Sänger überzeugen mit Talent und Gestaltungswillen
Meisterklasse vom Vorarlberger Landeskonservatorium erstmals in Schloss Achberg zu Gast
ACHBERG - Auch wenn eine Reihe von Musikliebhabern der Vorankündigung entnommen hatte, dass die Sopranistin Miriam Feuersinger und Bassbariton Clemens Morgenthaler, Professor am Vorarlberger Landeskonservatorium Feldkirch, auch selbst singen würden, haben die Besucher am Donnerstagabend den Rittersaal auf Schloss Achberg kaum zur Hälfte gefüllt. Dabei stand eine ungewöhnliche, eindrucksvolle Veranstaltung auf dem Programm: das Abschlusskonzert der von Feuersinger und Morgenthaler im „Team-Teaching“geleiteten Meisterklasse „Oratorium und deutsches Lied“des Vorarlberger Landeskonservatoriums Feldkirch. Das Konzert war zugleich der Auftakt des Klassischen Herbsts auf Schloss Achberg.
Üblicherweise werden solche Meisterkurse mit Abschlusskonzert im eigenen Haus in Feldkirch durchgeführt, doch diesmal sollte es ganz anders sein. Auf Einladung des Landkreises Ravensburg fand dieser Kurs auf Schloss Achberg statt, wo nicht nur Ausstellungen und Konzerte, sondern auch Kunst-Workshops gegeben werden. Das ergab, wie die beiden Leiter berichteten, eine ganz besondere Arbeitsatmosphäre, eine besondere Stimmung. Vier Tage haben acht Studentinnen und Studenten mit den Dozenten geübt, oben im Rittersaal, wo ein gepflegter Steinway-Flügel steht, an dem Johannes Hämmerle das Konzert sensibel begleitete, aber auch mal draußen in der Natur. Thematisch passte das hervorragend zu den barocken Arien wie zu den deutschen Liedern, beispielsweise Schuberts Lied „Wegweiser“aus dem Zyklus „Winterreise“, welches das Kernthema der Romantik anspricht: Einsamkeit, Verlassenheit, Fremdheit – ein Thema, das auch heute noch gültig ist und berührt, zumal in der dichten Interpretation des jungen Sängers, die den emotionalen Schmerz packend herüberbrachte.

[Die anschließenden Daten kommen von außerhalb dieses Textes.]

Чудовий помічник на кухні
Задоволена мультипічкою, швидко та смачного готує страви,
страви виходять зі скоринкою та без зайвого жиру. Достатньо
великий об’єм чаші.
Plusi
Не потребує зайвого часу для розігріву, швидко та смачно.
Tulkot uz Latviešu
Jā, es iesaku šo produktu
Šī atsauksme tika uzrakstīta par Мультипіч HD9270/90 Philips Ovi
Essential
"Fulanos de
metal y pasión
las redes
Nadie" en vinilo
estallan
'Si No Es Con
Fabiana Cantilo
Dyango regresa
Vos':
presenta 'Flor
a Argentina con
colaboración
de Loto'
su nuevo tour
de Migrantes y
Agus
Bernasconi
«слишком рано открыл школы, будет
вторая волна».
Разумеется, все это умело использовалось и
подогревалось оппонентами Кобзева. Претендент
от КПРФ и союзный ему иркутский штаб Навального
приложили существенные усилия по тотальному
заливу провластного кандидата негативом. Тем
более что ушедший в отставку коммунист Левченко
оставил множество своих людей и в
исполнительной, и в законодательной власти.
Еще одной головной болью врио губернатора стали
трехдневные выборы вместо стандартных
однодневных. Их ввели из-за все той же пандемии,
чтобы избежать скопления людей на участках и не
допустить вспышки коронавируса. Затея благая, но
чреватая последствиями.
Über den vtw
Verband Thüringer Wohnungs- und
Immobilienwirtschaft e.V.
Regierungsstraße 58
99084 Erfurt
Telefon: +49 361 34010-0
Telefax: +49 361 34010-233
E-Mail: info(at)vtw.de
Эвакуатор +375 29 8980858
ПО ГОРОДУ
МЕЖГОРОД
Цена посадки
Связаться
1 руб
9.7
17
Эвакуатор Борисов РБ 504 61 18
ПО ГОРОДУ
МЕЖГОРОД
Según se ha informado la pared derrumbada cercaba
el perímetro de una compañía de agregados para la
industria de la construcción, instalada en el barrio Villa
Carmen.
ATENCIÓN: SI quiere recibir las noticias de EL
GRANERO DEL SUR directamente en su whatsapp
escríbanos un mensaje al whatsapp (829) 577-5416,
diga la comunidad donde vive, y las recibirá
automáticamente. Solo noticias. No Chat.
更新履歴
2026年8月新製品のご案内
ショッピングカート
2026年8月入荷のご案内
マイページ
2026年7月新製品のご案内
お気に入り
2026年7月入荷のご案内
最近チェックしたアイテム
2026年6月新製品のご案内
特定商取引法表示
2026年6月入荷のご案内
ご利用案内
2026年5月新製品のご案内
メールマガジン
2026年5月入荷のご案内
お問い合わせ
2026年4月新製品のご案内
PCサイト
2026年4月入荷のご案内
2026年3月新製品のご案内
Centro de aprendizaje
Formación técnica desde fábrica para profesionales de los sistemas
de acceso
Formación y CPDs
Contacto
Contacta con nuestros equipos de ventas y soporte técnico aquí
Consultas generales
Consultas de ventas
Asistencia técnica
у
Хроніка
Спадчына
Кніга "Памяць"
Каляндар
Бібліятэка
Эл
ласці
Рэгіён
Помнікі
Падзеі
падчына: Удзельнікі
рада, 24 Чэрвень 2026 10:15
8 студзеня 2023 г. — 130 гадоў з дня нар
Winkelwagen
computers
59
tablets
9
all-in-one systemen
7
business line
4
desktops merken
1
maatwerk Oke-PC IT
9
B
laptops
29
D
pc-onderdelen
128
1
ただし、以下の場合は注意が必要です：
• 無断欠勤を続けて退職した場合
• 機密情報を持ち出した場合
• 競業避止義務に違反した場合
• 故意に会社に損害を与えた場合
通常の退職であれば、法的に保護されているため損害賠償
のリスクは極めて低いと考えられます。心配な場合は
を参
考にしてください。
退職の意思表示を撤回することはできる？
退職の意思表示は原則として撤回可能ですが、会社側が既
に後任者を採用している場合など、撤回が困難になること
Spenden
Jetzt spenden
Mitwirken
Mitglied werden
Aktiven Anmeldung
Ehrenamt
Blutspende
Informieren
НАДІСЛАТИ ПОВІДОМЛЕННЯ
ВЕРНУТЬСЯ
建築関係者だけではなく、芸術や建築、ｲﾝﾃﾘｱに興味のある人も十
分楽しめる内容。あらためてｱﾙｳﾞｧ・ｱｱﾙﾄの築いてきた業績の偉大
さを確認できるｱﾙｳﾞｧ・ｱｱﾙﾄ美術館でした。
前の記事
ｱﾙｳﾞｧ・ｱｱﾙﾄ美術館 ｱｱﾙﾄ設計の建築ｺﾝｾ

Es war das Anliegen von Clemens Morgenthaler und Miriam Feuersinger, die innere Bewegung in Klang umzusetzen, sodass das Gesungene auch glaubhaft herüberkommt, die Zuhörer mit hineinnimmt, ob in den Schmerz oder in das Halleluja der geistlichen Gesänge, die den ersten Teil bestimmten. Dass Studenten vom ersten Semester bis zu Abschluss-Semestern dabei waren, erhöhte den Reiz, hier ein „work in progress“ zu erleben, eine Stufe, bei der man immer noch weiterarbeiten kann. Eigentlich ist große Kunst nie ganz fertig, immer finden sich Elemente, die noch zu verbessern wären. Da mag die Dramatik etwas zu heftig, zu pathetisch wirken oder der Stimmumfang noch nicht ganz ausgeglichen sein: Die Ehrlichkeit, der Mut, ein intensiv erarbeitetes Werk zur Diskussion zu stellen, ist etwas, das den Zuhörer packt.
Zur sängerischen Ausbildung gehört Mut
Ein Querschnitt wurde an dem denkwürdigen Abend geboten, angefangen bei Alessandro Grandi, einem Zeitgenossen von Monteverdi, über Telemann und Bach bis zu Dvorak und Britten, Ausschnitte aus Oratorien und Opern und Lieder. Werke, die zum Vergleich herausfordern.
Es gehört Mut dazu, heute auf eine sängerische Ausbildung zu setzen, denn die Zahl derer, die klassische Konzerte besuchen, hat abgenommen. Die Dozenten gehen hier neue Wege, die man nur begrüßen kann.